[YOUR OBJECTIVE] Once you find the line with "right shoulder: (40, 421)" in the data that follows, repeat it and every line after it exactly, through the line with "right shoulder: (168, 443)".

Saved entries:
----------
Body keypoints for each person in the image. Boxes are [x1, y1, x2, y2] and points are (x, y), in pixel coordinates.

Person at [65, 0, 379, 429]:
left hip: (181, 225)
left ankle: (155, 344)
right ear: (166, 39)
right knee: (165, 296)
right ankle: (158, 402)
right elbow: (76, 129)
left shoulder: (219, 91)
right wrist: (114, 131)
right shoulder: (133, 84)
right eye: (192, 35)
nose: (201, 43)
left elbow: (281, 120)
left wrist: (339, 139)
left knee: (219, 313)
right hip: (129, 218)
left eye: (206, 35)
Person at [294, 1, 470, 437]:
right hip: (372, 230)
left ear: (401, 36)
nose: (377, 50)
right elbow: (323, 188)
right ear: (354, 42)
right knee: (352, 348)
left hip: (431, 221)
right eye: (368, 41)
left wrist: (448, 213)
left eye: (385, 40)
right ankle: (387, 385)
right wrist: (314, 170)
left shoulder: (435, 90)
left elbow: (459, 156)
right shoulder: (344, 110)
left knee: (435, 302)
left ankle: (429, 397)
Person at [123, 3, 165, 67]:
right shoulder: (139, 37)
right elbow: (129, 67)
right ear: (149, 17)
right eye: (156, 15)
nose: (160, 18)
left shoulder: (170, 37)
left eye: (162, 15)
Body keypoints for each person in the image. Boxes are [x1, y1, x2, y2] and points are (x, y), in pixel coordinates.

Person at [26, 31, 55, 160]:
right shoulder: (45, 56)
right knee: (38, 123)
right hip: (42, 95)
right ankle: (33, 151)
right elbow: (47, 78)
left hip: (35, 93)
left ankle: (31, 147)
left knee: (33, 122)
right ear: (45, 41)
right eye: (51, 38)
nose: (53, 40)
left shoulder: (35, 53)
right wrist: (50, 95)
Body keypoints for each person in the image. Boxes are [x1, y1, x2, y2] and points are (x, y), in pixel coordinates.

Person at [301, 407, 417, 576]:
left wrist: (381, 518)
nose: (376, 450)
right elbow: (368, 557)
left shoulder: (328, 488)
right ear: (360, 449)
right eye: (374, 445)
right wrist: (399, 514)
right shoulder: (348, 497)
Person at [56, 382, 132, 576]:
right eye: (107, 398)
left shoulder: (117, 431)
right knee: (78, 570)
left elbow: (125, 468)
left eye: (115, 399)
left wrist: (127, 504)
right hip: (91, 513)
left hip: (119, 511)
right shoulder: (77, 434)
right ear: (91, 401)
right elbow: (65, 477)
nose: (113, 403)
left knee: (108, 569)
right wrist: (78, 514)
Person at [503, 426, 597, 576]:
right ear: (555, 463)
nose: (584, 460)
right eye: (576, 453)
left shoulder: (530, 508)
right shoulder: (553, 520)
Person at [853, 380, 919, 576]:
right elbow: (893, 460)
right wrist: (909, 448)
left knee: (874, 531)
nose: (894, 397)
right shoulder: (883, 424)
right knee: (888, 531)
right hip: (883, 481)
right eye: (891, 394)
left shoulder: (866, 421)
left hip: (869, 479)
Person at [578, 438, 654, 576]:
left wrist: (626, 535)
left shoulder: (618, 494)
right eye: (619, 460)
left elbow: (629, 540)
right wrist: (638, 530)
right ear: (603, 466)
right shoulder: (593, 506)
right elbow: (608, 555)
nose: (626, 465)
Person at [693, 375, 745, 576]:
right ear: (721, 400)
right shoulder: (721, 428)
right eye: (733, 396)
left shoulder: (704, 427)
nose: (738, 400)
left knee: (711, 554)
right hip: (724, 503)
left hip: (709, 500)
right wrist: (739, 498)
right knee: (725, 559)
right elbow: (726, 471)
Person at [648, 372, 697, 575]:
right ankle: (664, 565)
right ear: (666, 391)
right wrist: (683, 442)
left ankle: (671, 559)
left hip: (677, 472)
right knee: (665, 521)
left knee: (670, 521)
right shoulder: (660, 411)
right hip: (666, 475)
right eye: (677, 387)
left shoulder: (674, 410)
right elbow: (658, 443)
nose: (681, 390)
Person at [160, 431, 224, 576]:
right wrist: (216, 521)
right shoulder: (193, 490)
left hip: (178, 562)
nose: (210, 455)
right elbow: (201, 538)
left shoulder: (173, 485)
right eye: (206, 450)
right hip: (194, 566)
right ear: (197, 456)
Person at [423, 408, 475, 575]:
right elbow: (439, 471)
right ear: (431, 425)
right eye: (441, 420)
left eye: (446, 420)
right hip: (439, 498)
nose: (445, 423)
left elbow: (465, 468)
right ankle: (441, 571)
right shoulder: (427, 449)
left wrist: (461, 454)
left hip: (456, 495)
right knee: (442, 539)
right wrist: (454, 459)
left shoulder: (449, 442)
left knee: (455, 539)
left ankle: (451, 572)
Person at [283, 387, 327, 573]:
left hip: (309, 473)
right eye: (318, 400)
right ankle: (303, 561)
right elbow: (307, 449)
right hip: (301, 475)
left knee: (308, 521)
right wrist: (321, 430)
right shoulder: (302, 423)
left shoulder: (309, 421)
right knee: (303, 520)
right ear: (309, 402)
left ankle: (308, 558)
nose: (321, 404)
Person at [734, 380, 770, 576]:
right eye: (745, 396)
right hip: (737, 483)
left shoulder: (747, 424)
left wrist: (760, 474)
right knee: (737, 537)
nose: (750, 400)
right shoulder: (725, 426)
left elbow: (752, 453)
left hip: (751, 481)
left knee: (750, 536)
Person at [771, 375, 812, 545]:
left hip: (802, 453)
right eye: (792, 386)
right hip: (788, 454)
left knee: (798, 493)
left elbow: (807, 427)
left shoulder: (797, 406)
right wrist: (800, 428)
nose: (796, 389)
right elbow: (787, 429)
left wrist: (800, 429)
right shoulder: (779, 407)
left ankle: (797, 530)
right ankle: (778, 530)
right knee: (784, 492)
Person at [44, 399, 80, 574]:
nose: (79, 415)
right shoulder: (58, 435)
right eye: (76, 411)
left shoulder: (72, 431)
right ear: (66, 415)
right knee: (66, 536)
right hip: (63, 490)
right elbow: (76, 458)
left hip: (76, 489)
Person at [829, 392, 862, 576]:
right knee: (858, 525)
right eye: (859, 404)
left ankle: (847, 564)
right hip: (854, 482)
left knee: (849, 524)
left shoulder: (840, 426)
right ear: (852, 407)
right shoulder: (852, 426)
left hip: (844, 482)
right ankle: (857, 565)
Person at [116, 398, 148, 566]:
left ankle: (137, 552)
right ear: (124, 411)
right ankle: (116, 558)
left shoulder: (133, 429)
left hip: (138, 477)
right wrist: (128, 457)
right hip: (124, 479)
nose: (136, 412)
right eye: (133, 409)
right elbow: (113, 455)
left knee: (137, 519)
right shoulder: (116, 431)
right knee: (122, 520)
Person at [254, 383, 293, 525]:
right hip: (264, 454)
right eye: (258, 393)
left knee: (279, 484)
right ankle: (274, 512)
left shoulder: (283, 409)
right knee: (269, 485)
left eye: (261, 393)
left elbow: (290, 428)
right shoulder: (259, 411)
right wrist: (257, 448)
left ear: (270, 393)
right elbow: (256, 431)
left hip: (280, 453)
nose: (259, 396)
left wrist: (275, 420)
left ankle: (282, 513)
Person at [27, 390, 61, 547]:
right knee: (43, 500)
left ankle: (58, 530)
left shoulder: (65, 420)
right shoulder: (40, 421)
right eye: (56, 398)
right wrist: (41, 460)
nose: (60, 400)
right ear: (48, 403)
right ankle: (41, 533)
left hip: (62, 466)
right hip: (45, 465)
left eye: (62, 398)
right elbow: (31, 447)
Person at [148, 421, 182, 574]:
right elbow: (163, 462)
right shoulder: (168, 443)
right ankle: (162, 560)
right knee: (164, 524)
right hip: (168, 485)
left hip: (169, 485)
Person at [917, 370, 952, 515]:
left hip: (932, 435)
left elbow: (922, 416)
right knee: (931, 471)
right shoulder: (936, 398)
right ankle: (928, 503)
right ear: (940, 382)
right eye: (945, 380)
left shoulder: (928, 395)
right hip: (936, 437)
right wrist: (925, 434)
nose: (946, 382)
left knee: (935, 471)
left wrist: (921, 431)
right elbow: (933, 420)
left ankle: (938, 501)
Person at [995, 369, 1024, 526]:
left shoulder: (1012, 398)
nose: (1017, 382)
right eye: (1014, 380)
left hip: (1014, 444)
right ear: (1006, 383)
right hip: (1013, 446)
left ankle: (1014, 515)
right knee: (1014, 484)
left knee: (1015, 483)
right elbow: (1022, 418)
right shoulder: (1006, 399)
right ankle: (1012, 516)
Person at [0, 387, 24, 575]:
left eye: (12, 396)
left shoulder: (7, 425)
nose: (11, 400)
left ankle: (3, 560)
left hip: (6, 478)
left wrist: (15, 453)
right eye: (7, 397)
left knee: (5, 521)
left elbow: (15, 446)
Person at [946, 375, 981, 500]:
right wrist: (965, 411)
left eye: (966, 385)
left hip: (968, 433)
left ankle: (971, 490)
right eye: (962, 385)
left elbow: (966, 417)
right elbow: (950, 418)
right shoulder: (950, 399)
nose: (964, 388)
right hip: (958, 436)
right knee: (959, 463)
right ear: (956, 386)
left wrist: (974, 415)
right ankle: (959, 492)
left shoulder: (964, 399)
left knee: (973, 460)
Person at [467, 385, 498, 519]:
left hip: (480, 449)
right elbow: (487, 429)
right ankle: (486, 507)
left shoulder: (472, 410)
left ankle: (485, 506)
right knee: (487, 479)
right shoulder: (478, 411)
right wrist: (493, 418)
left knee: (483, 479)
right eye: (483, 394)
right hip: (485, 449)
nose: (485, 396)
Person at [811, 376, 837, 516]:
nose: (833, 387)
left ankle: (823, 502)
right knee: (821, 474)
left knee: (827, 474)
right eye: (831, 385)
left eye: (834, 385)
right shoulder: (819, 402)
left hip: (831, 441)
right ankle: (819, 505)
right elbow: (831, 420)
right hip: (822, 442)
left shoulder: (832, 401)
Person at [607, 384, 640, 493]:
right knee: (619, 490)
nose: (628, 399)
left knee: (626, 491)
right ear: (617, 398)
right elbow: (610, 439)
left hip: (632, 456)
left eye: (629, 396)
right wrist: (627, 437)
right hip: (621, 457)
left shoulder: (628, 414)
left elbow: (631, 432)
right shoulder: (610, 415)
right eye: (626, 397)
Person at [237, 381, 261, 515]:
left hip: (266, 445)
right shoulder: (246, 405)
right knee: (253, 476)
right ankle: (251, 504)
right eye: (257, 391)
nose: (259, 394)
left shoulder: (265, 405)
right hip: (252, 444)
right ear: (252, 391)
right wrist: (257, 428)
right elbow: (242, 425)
----------
[ANSWER TO THIS TASK]
right shoulder: (40, 421)
right eye: (56, 398)
right wrist: (41, 460)
nose: (60, 400)
right ear: (48, 403)
right ankle: (41, 533)
left hip: (62, 466)
right hip: (45, 465)
left eye: (62, 398)
right elbow: (31, 447)
Person at [148, 421, 182, 574]:
right elbow: (163, 462)
right shoulder: (168, 443)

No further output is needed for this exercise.